= Guradamole, Somali (woreda) =

Administrative subdivision of Ethiopia

Guradamole is one of the woredas in the Somali Region of Ethiopia. Part of Guradamole is bounded on the south by the Ganale Dorya River which separates it from the Liben Zone, on the west by Kersa Dula, on the north by the Oromia Region, and on the east by Goro Bekeksa. Towns in this woreda include Haro Dibe and Qundi.

== Overview ==
The altitude of this woreda ranges from 200 to 1500 meters above sea level. The other perennial river in Gurradamole is Ganale or Ganaane Dorya, Mena River, Dumal and webi'elan. Gurradamole has very green highlands. As of 2008, this woreda has no all-weather gravel road or any community roads; about 12.3% of the total population has access to drinking water.
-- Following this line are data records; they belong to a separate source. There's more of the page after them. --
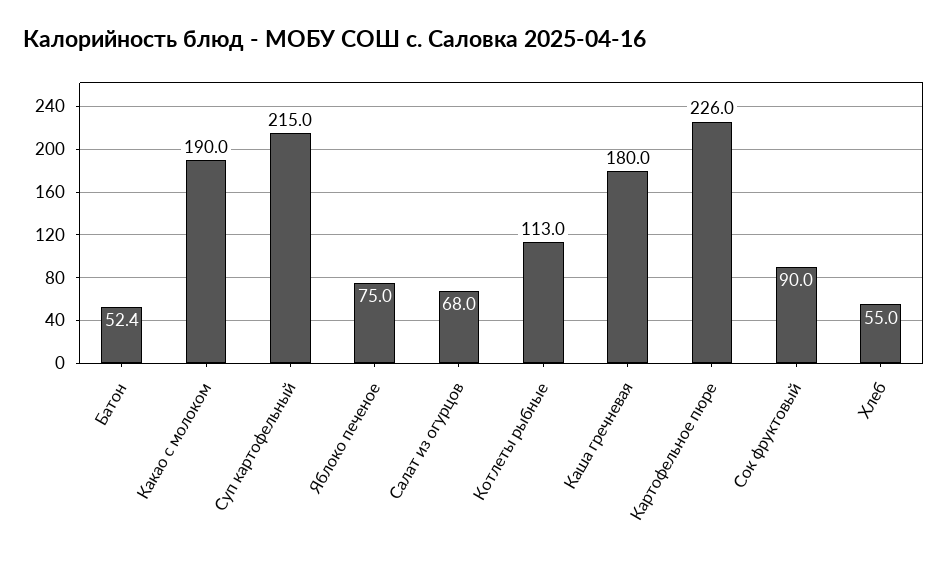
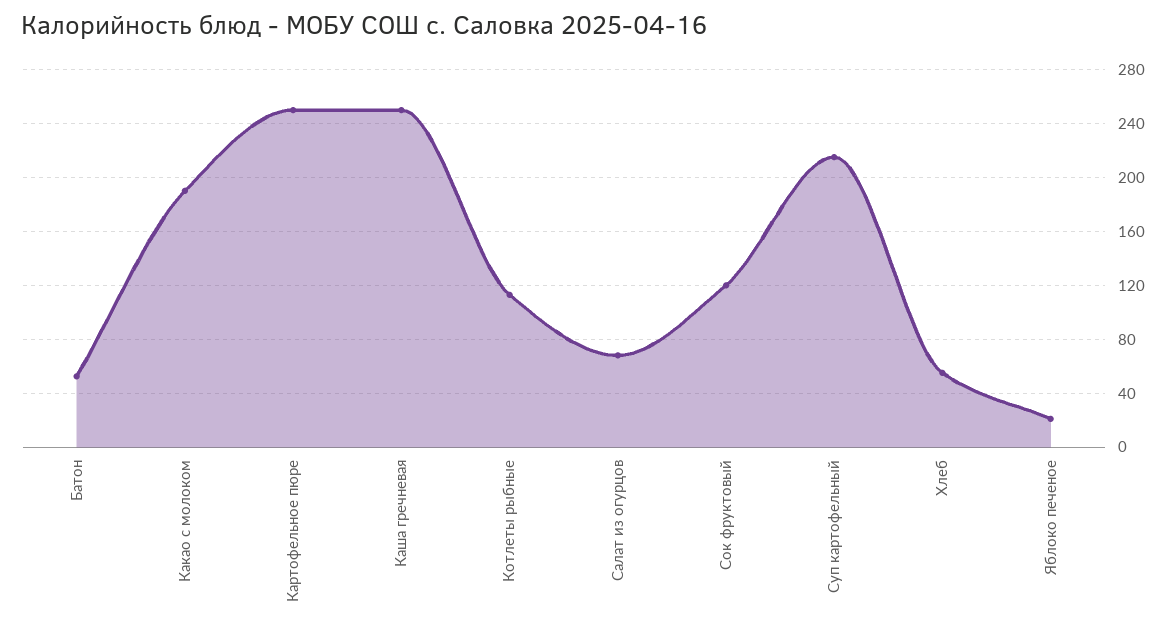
Яблоко печеное: 75 -> 20
Каша гречневая: 180 -> 250
Картофельное пюре: 226 -> 250
Сок фруктовый: 90 -> 120

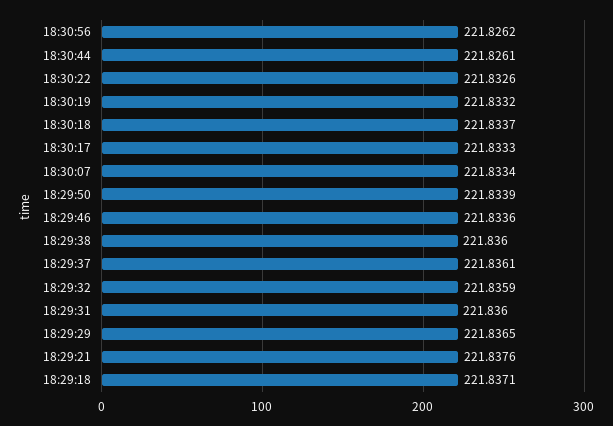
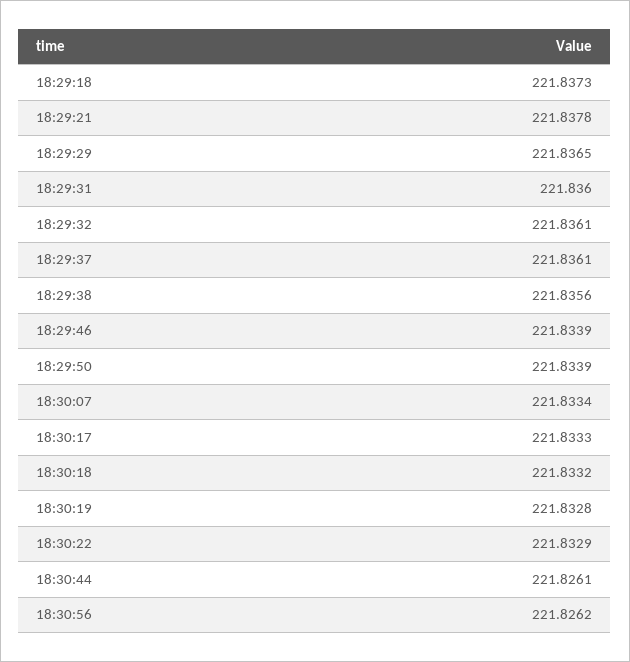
18:30:22: 221.8326 -> 221.8329
18:30:19: 221.8332 -> 221.8328
18:30:18: 221.8337 -> 221.8332
18:29:46: 221.8336 -> 221.8339
18:29:38: 221.836 -> 221.8356
18:29:32: 221.8359 -> 221.8361
18:29:21: 221.8376 -> 221.8378
18:29:18: 221.8371 -> 221.8373

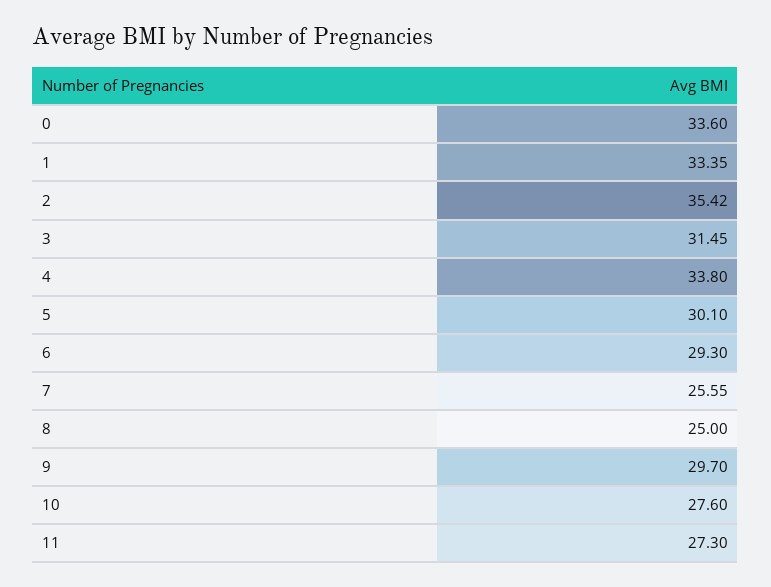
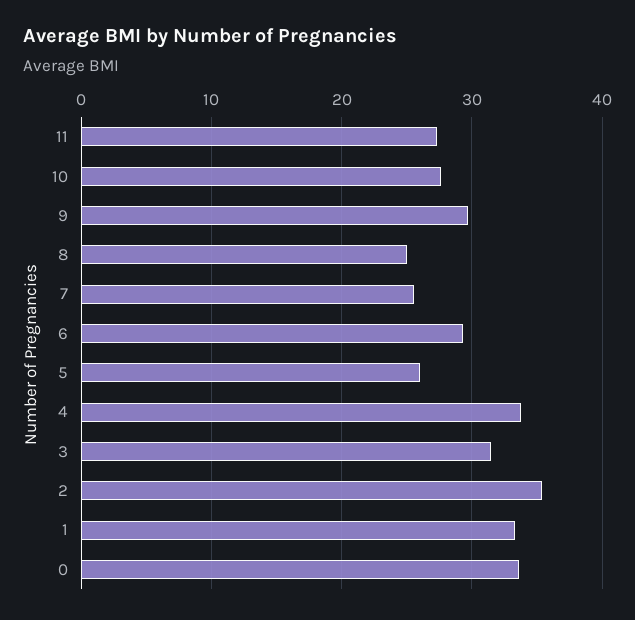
5: 30.1 -> 26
In October 2004, a referendum was held in about 420 kebeles in 12 woredas across five zones of the Somali Region to settle the boundary between the Oromo Region and the adjacent Somali Region. According to the official results of the referendum, about 80% of the disputed areas fell under Oromo administration, though there were numerous allegations of voting irregularities in many of them. The results led over the following weeks to minorities settled in these kebeles being pressured to leave. There were reports in February 2005 that an estimated 5,450 people expelled from Bale Zone in the Oromia Region as a result of the referendum had newly relocated to Harardubo. By April the number of refugees had swollen to 10,000–15,000 living in four camps.

== Demographics ==
Based on the 2007 Census conducted by the Central Statistical Agency of Ethiopia (CSA), this woreda has a total population of 79,841, of whom 41,255 are men and 28,586 women. While 967 or 4.87% are urban inhabitants, a further 14,074 or 70.93% are pastoralists. 99.5% of the population are Muslim.
This woreda is primarily inhabited by the Dir clan Gurra of the Somali people.

The 1997 national census reported a total population for this woreda of 3,090, of whom 1,375 were men and 1,715 were women; the census identified no urban inhabitants. (This total consists of an estimate for the inhabitants of all three rural kebeles in this woreda, which were not counted.)